Tehelné Pole Swimming Pool, Bratislava
Review: July 15, 2014
Zuzana Vasičáková Očenášová July 15, 2014, Tehelné Pole Swimming Pool. The lights come on around four in the morning. At eight, the first group of performers race to the stage. Families on beach towels repose in quiet conversations with gravity. The hunt for the sunbeds is under way, punctuated by direct, articulated movements. The fathers, like animated parts of the scenography, quietly wallow in the lukewarm water of the wading pool, for the water in the swimming pool is numbingly cold – just like in the olden days. Flatbreads and cola, youths in groups of three and four laying siege to the water slide. A bronzed wizard with a lipstick heart decorating her pursed, aging lips, fiddles with a tanning spray in an infinite flow of solitary movement. A transparent child-woman wearing a rather redundant bikini top is immersed in a book while her body unassumingly conveys the finest jazz isolations. A haggard Madonna, surrounded by her many children, tries to shake cookie crumbs off her swimsuit while effortlessly raising and soothing one or two Baby Jesuses in a dizzying acrobatic performance. A middle-aged, moccasined Casanova saunters along the poolside, his swim trunks reaching up to his navel – a dignified suggestion of a flamenco entry. The most brutal choreography of the summer season. We have all long since stopped counting the performances.

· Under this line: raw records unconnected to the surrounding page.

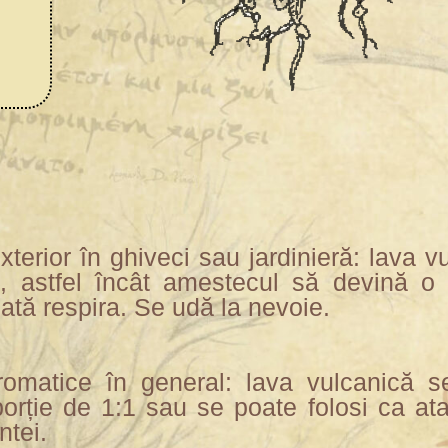
xterior în ghiveci sau jardinieră: lava v
i, astfel încât amestecul să devină o 
oată respira. Se udă la nevoie.
aromatice în general: lava vulcanică 
porție de 1:1 sau se poate folosi ca ata
ntei.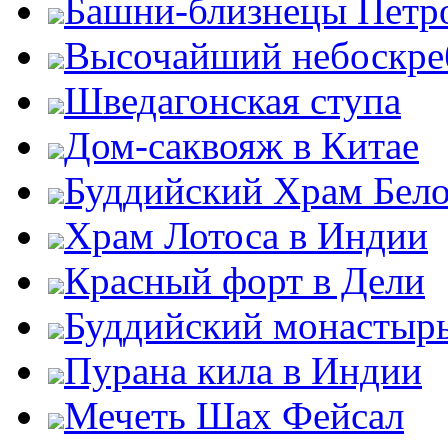
Башни-близнецы Петро
Высочайший небоскре
Шведагонская ступа
Дом-саквояж в Китае
Буддийский Храм Бел
Храм Лотоса в Индии
Красный форт в Дели
Буддийский монастыр
Пурана кила в Индии
Мечеть Шах Фейсал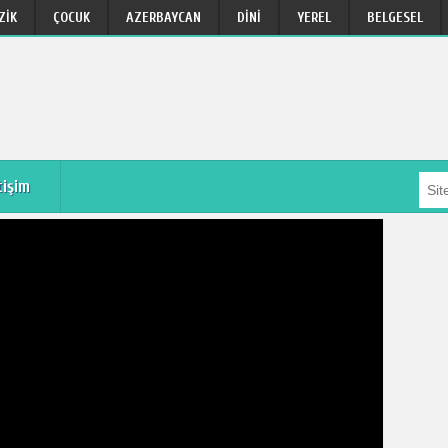
ZIK
ÇOCUK
AZERBAYCAN
DINI
YEREL
BELGESEL
tişim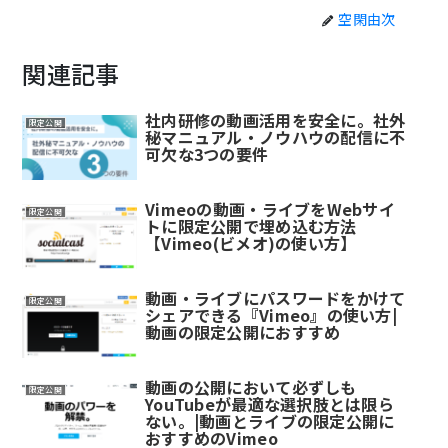
空閑由次
関連記事
社内研修の動画活用を安全に。社外
限定公開
秘マニュアル・ノウハウの配信に不
可欠な3つの要件
Vimeoの動画・ライブをWebサイ
限定公開
トに限定公開で埋め込む方法
【Vimeo(ビメオ)の使い方】
動画・ライブにパスワードをかけて
限定公開
シェアできる『Vimeo』の使い方|
動画の限定公開におすすめ
動画の公開において必ずしも
限定公開
YouTubeが最適な選択肢とは限ら
ない。|動画とライブの限定公開に
おすすめのVimeo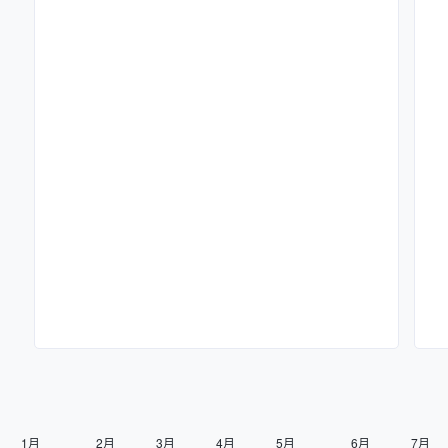
1月
2月
3月
4月
5月
6月
7月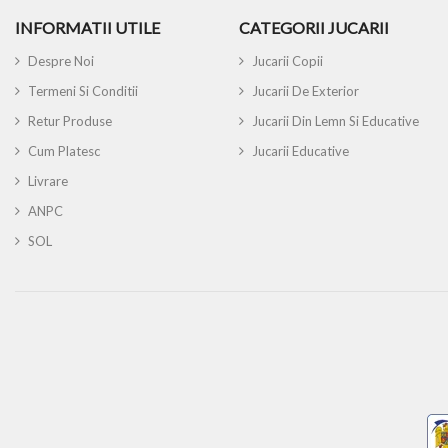
INFORMATII UTILE
CATEGORII JUCARII
Despre Noi
Jucarii Copii
Termeni Si Conditii
Jucarii De Exterior
Retur Produse
Jucarii Din Lemn Si Educative
Cum Platesc
Jucarii Educative
Livrare
ANPC
SOL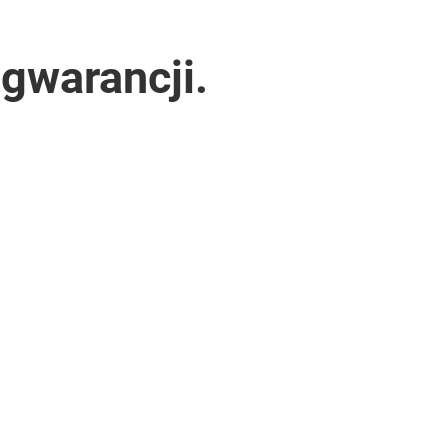
 gwarancji.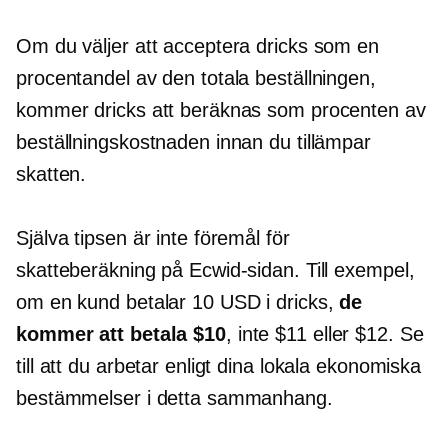
Om du väljer att acceptera dricks som en
procentandel av den totala beställningen,
kommer dricks att beräknas som procenten av
beställningskostnaden innan du tillämpar
skatten.
Själva tipsen är inte föremål för
skatteberäkning på Ecwid-sidan. Till exempel,
om en kund betalar 10 USD i dricks,
de
kommer att betala $10
, inte $11 eller $12. Se
till att du arbetar enligt dina lokala ekonomiska
bestämmelser i detta sammanhang.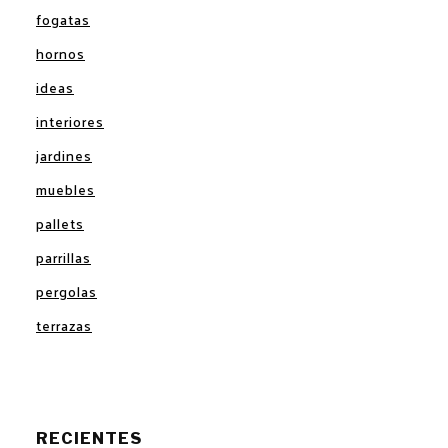
fogatas
hornos
ideas
interiores
jardines
muebles
pallets
parrillas
pergolas
terrazas
RECIENTES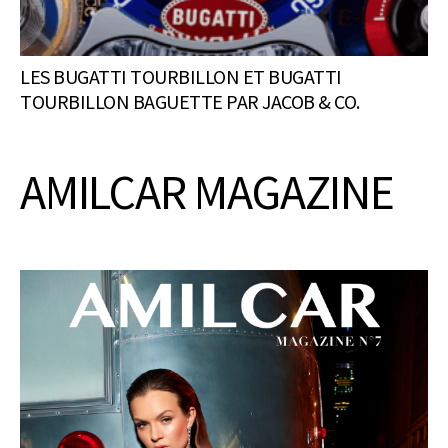
LES BUGATTI TOURBILLON ET BUGATTI
TOURBILLON BAGUETTE PAR JACOB & CO.
AMILCAR MAGAZINE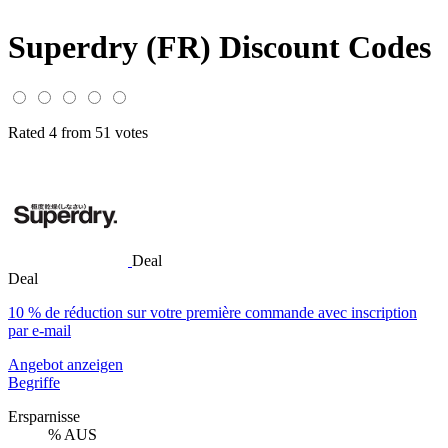
Superdry (FR) Discount Codes
Rated 4 from 51 votes
Deal
Deal
10 % de réduction sur votre première commande avec inscription
par e-mail
Angebot anzeigen
Begriffe
Ersparnisse
% AUS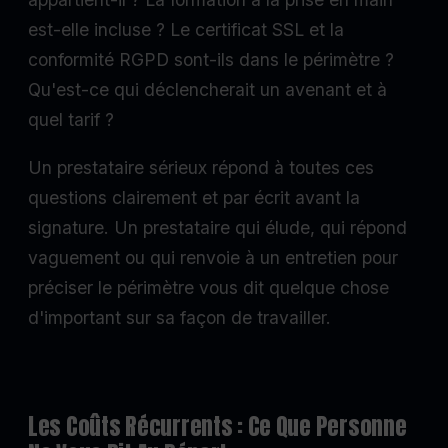
est-elle incluse ? Le certificat SSL et la
conformité RGPD sont-ils dans le périmètre ?
Qu'est-ce qui déclencherait un avenant et à
quel tarif ?
Un prestataire sérieux répond à toutes ces
questions clairement et par écrit avant la
signature. Un prestataire qui élude, qui répond
vaguement ou qui renvoie à un entretien pour
préciser le périmètre vous dit quelque chose
d'important sur sa façon de travailler.
Les Coûts Récurrents : Ce Que Personne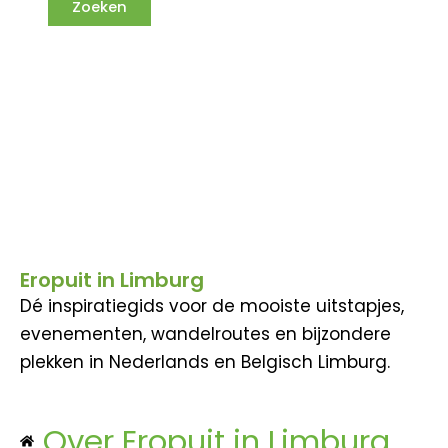
Eropuit in Limburg
Dé inspiratiegids voor de mooiste uitstapjes,
evenementen, wandelroutes en bijzondere
plekken in Nederlands en Belgisch Limburg.
Over Eropuit in Limburg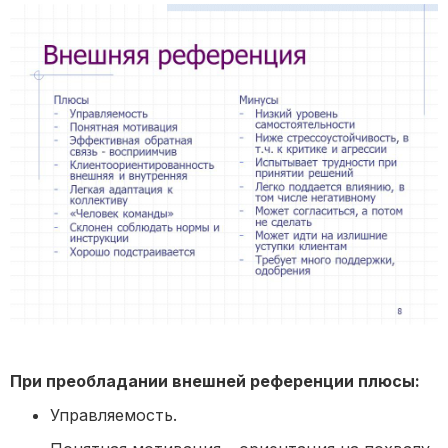
При преобладании внешней референции плюсы:
Управляемость.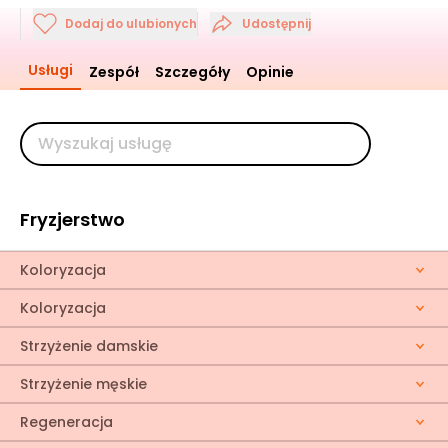
Dodaj do ulubionych
Udostępnij
Usługi
Zespół
Szczegóły
Opinie
Fryzjerstwo
Koloryzacja
Koloryzacja
Strzyżenie damskie
Strzyżenie męskie
Regeneracja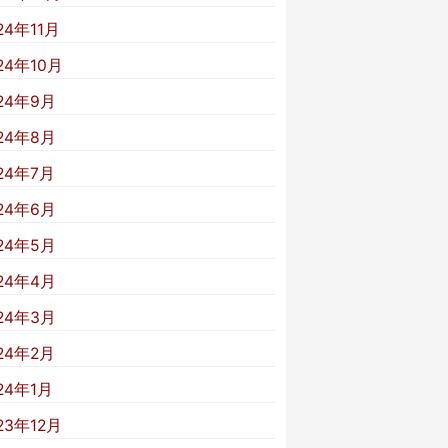
24年11月
24年10月
24年9月
24年8月
24年7月
24年6月
24年5月
24年4月
24年3月
24年2月
24年1月
23年12月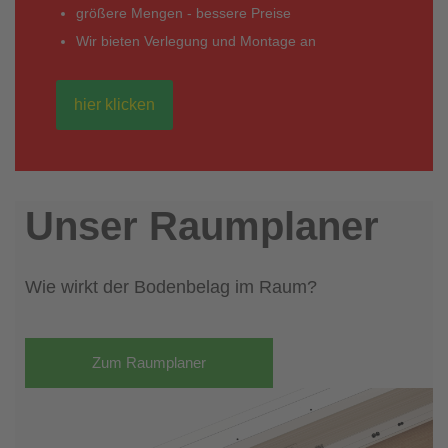
größere Mengen - bessere Preise
Wir bieten Verlegung und Montage an
hier klicken
Unser Raumplaner
Wie wirkt der Bodenbelag im Raum?
Zum Raumplaner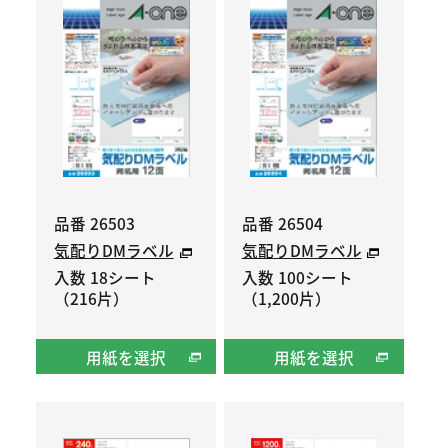
品番 26503
品番 26504
気配りDMラベル
気配りDMラベル
入数 18シート
入数 100シート
（216片）
（1,200片）
用紙を選択
用紙を選択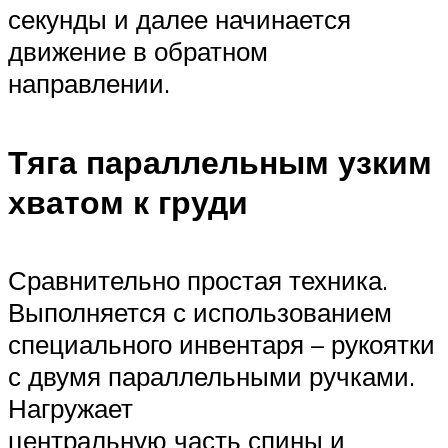
секунды и далее начинается
движение в обратном
направлении.
Тяга параллельным узким
хватом к груди
Сравнительно простая техника.
Выполняется с использованием
специального инвентаря – рукоятки
с двумя параллельными ручками.
Нагружает
центральную часть спины и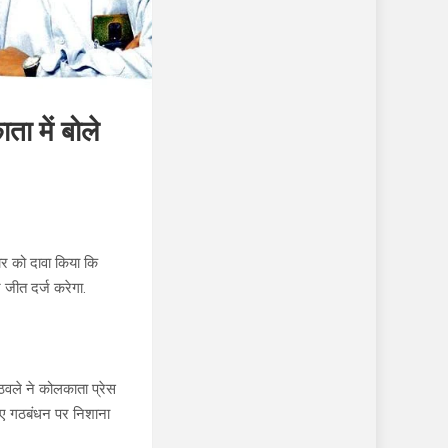
ा में बोले
ार को दावा किया कि
 जीत दर्ज करेगा.
ठवले ने कोलकाता प्रेस
आइए गठबंधन पर निशाना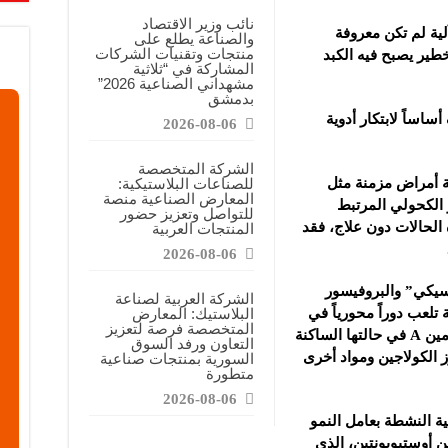
معارض التخصصية تبرز إمكانيات الصناعة المحلية وتدعم مرحلة إعادة الإعمار
نائب وزير الاقتصاد
ية لم تكن معروفة
والصناعة يطلع على
عرض منصة لتعزيز الشراكات ودعم الصناعات البلاستيكية السورية
منتجات وتقنيات الشركات
طير يصبح فيه الكبد
المشاركة في “ثلاثية
ن”: المعارض المتخصصة تساهم في دعم الصناعة السورية وتعزيز حضور المنتجات ال
مشهداني الصناعية 2026”
بدمشق
ساساً لابتكار أدوية
2026-08-06
الشركة المتخصصة
يجة أمراض مزمنة مثل
للصناعات البلاستيكية:
المعارض الصناعية منصة
ر الكحولي المرتبط
للتواصل وتعزيز حضور
 الحالات دون علاج، فقد
المنتجات العربية
2026-08-06
سيكي” والبروفيسور
الشركة العربية لصناعة
ة تلعب دوراً محورياً في
البلاستيك: المعارض
المتخصصة فرصة لتعزيز
عملية التليف، هذه الخلايا – التي تُخزن فيتامين A في حالتها الساكنة
التعاون ورفد السوق
ز الكولاجين ومواد أخرى
السورية بمنتجات صناعية
متطورة
2026-08-06
ية النشطة بعامل النمو
اج بروتين أوستيوبونتين، الذي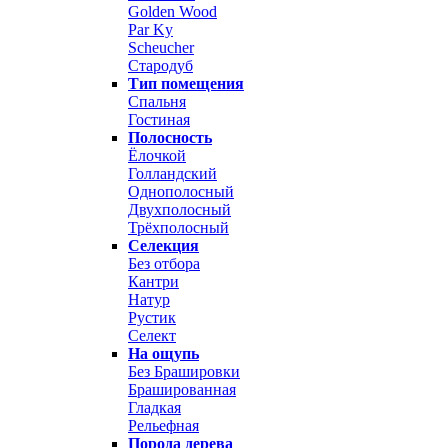
Golden Wood
Par Ky
Scheucher
Стародуб
Тип помещения
Спальня
Гостиная
Полосность
Ёлочкой
Голландский
Однополосный
Двухполосный
Трёхполосный
Селекция
Без отбора
Кантри
Натур
Рустик
Селект
На ощупь
Без Брашировки
Брашированная
Гладкая
Рельефная
Порода дерева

I enter the stage solo. I drop to my towel. Immediately my body collapses as if into the core of the earth. After a while (maybe an hour's nap) I am surprised to find that I didn't in fact fall into the centre of the earth, and I begin to appreciate the firmness of the concrete floor and the irresistible weight of gravity. I enter into a careful dialogue with the earth's pull. My body appears to have made an imprint into the floor. I fuss around and then relax, finally fresh, my senses ravenous like a two-year-old. I reach for my sunglasses – I fail. I try again, pressing my hand against the floor and reaching for them with my other hand – this time, I succeed. The movement formula of yielding, pressing and reaching out, which allowed us, like toddlers, to make our first independent movements in space, is concluded. An unenthusiastic applause fades in. I rise and head over to the swimming pool. Gravity subsides. I am floating. I perform the dance I learnt in the rehearsal room of my mother's womb, one of the heights of the whole performance – the dance of six limbs around the very centre of the universe. My navel, which faintly recalls its now-faded prenatal glory, proudly floats on the water surface. I finish my part and the Great Director hurries me into the backstage. Parched, I leave to have a cola. I watch the group scene through the silken scarves of the summer haze.
As expected, the group scene on the Tehelné Pole Swimming Pool on July 15, 2014, is very impressive. The company works with the release technique (breathing, working with the skeletal structure, articulating your joints, relaxing your muscles, using gravity and timing for effective movement without excessive strain) and with more advanced forms of contact improvisation (physical contact is elevated to a form of improvised examination).
A beat! The Great Director orders in the technicians. Time for the final scenographic effect. Rain starts pouring down on the scene. The expressions escalate, the movements speed up, and the performers leave it all out there. Suddenly, the stage empties.
As after every great performance, for a while, it is completely silent. The ensuing applause is so loud it cannot even be heard. But the heart remains ecstatic long after the curtain fall. I take the bus home. July 15, 2015, Tehelné Pole Swimming Pool. Bravo! Encore!